B — FACTO INDEVIDAMENTE OMITIDO
Com grande relevância para a boa decisão da causa é a forma como os vinhos que ostentam a marca n.º 419.438 são conhecidos e designados pelos consumidores e agentes económicos.
Face à prova produzida nos autos, o Tribunal a quo deveria ter dado como provado o seguinte facto:
– Os vinhos comercializados pela Autora sob a marca n.º 419.438 são conhecidos no mercado e referidos pelos clientes pela designação “LOST CORNER”.

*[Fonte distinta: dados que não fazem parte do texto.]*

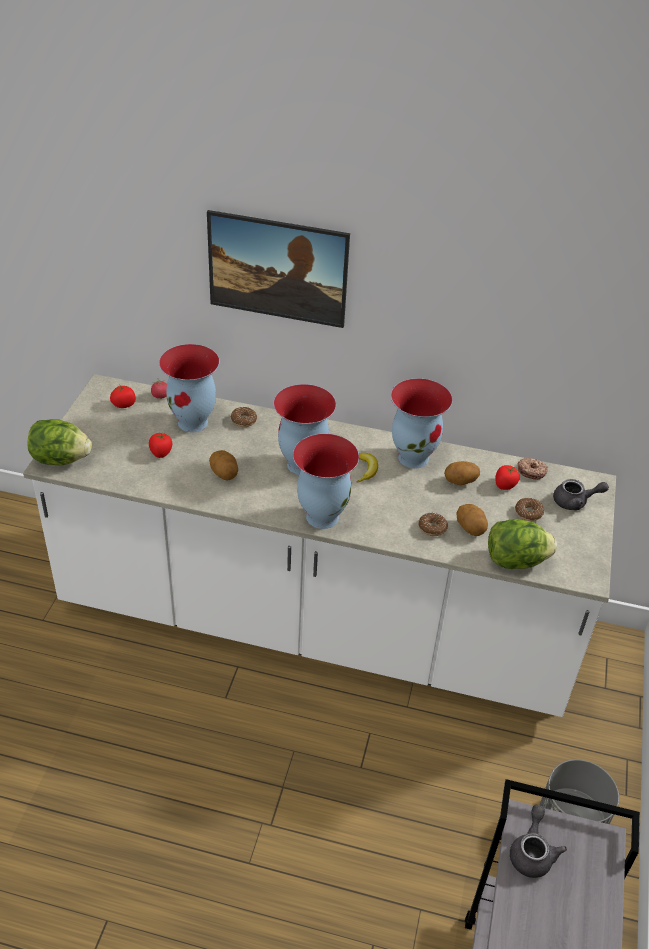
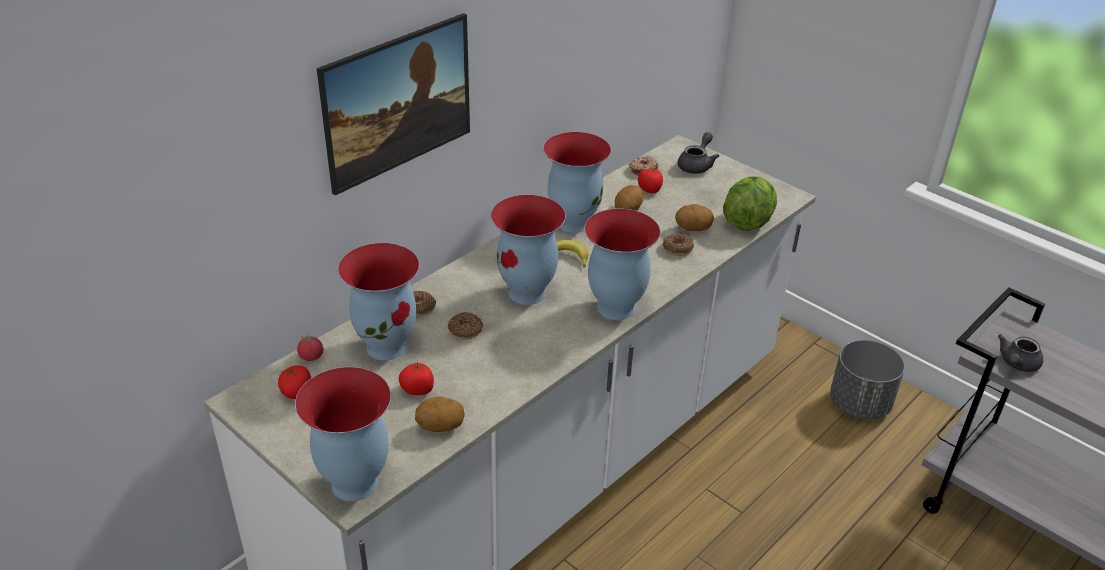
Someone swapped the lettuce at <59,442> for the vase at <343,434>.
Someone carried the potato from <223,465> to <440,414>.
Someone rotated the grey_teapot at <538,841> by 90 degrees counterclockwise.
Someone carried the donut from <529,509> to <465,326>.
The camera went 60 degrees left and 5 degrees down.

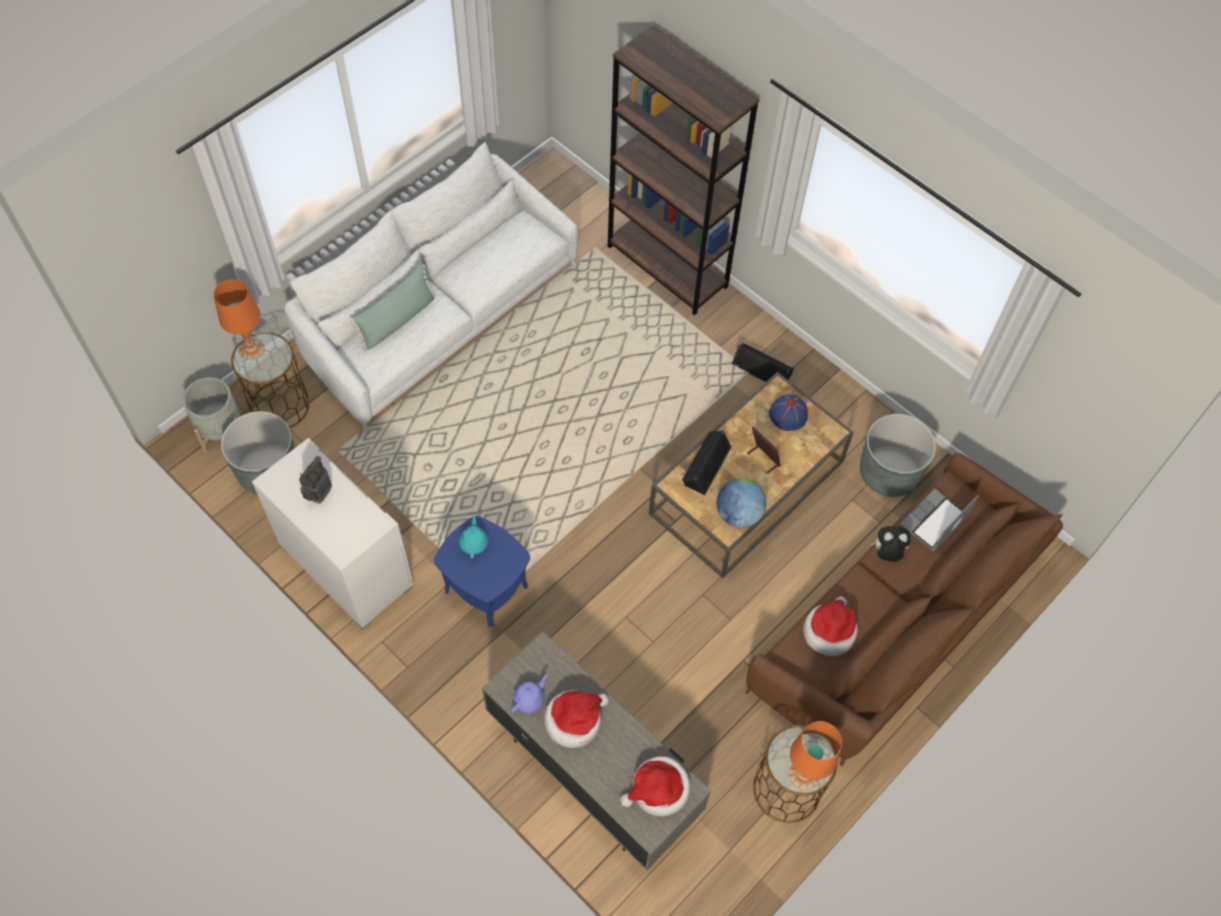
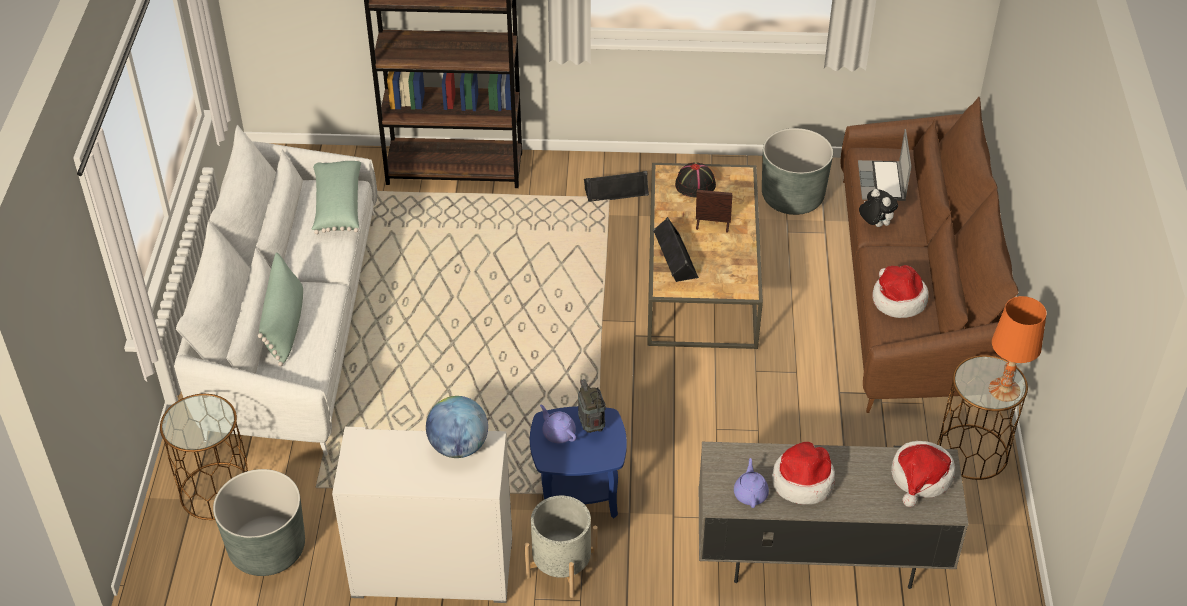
Someone carried the grey_planter from <211,415> to <561,546>.
Someone took away the orange_table_lamp at <239,319>.
Someone carried the radio from <315,479> to <591,406>.
Someone repainted the turquoise_teapot at <473,536>, which became the purple_teapot at <558,424>.
Someone carried the globe from <741,503> to <457,427>.
Someone repainted the blue_hat at <788,413>, which became the black_hat at <695,179>.
Someone rotated the plush_toy at <891,544> by 90 degrees clockwise.
Someone put down the green_pillow at <336,197>.
The camera went 40 degrees left and 15 degrees down.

 Os concretos meios probatórios que impõem o aditamento deste facto são:
a) O documento n.º 2 da PI e os 9 documentos juntos com o requerimento da Autora de 7.11.2019;
b) os depoimentos das testemunhas ÓSCAR (…) (Sessão de 5/12/2019, CD min. 00:04:01 a 00:05:23 e min. 00:08:06 a 00:09:03) e MARA (...)(Sessão de 5/12/2019, CD min. 00:06:04 a 00:06:59).
Esta matéria de facto devia ter sido dada como provada e, erradamente, não o foi, pelo que deverá a mesma ser aditada aos “Factos Provados”.
II — Face ao exposto, é claro que a matéria de facto foi deficientemente julgada e seleccionada, pelo que importa corrigir os “Factos Provados”, alterando o N.º 10 nos termos propostos e aditando um novo N.º 11, como acima indicado.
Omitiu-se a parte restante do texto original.